Infer Rewards by Observing an Expert

Designing a reward function for a Reinforcement Learning(RL) task can prove notoriously difficult. No formula exists to guide reward function design – a desirable reward function is often realised through trial and error. However, that won’t always work.

Inverse Reinforcement Learning (iRL) seeks to provide an alternative to hand-engineered reward functions by recovering a suitable reward function from demonstrations of desired behaviour. This post details how iRL works and guides on the implementation of an adversarial iRL algorithm.

The need for Inverse RL

Designing a reward function in Reinforcement Learning(RL) can be troublesome. It’s simple enough that the aim is to take actions that increase the future cumulative reward and avoid those that hurt it. Choosing how to reward actions on real-world tasks, and in a way that is both learnable and expressive of the objective desired of the agent, however, is not straightforward. For example, how do you specify “acceptable” social behaviour as a function?

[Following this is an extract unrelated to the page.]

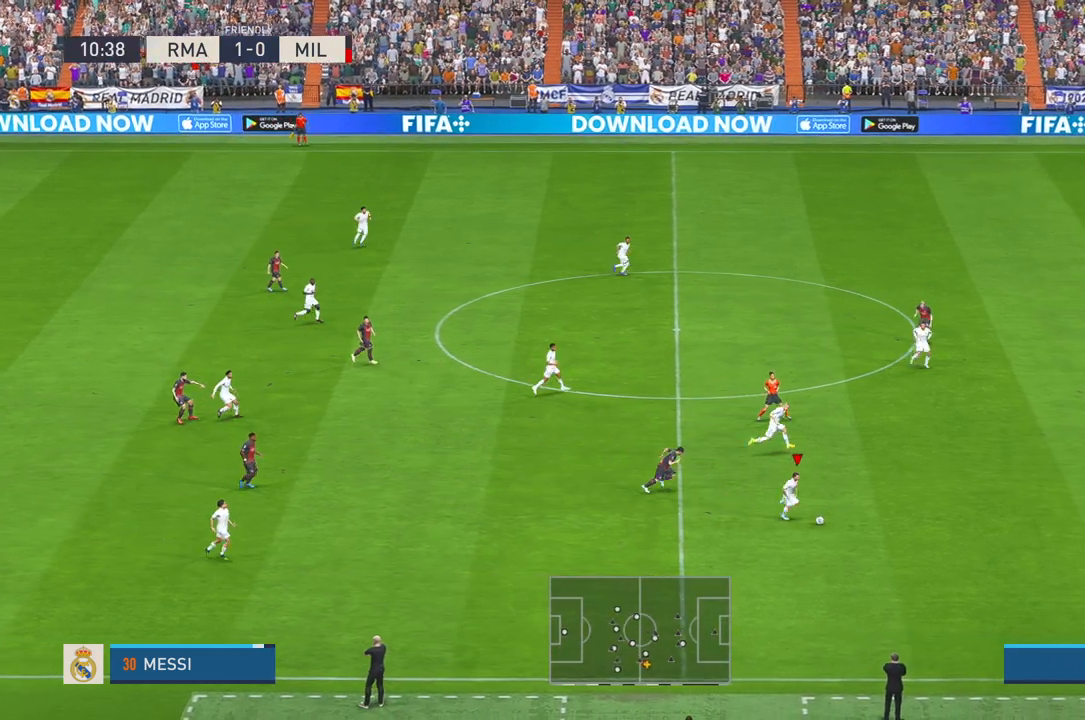
{"buttons": ["R2"], "left_stick": "right", "right_stick": "center", "events": []}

Inverse Reinforcement Learning (iRL) is an approach to alleviate this design problem. Instead of attempting to engineer a reward function r(s, a) ourselves, we let the RL agent observe an expert demonstrate what we wish it to learn and infer the intention of the expert from their actions. By doing so, the agent fits a reward function to the expert’s intent.

Let’s dive into this.

Our iRL implementation will connect to Generative Adversarial Networks(GANs). For this, you’ll find a basic understanding of how GANs work pretty useful, though I do brief on it below.

The need for Inverse RL
RL as a GAN
Running inverse RL
- Collecting expert demonstrations
- Visualising iRL performance
Conclusion
References

RL as a GAN

A quick detail on GANs

A GAN comprises of a discriminator \(D\) and a generator \(G\). The generator aims to generate fake images that look as close as possible to the real images used in training. The discriminator, on the other hand, classifies a given image as either genuine or fake. So both \(D\) and \(G\) play a game where \(D\) attempts to maximize the probability that it correctly classifies an input \(x\) as real or fake, and \(G\) minimizes the likelihood that \(D\) labels its output as a fake \(1 - D(G(x))\).

The loss function that achieves this is a \(\log\) of the outputs of \(D\) and \(G\).

\[\log \textbf{D}_{x \sim real}(x) + \log \textbf{D}_{z \sim fake}(\textbf {G}(z)) \\\scriptstyle{\text{GAN loss function}}\]

Where:

\(D(x)\) – Prediction from the Discriminator if \(x\) is real/fake
\(G(x)\) – Output from the Generator
\(D(G(x))\) : Prediction from the discriminator on the generator’s output

We can represent this training process as follows:

Working of a GAN

Figure 1: Stepwise representation of the working of a GAN. (Illustration by author)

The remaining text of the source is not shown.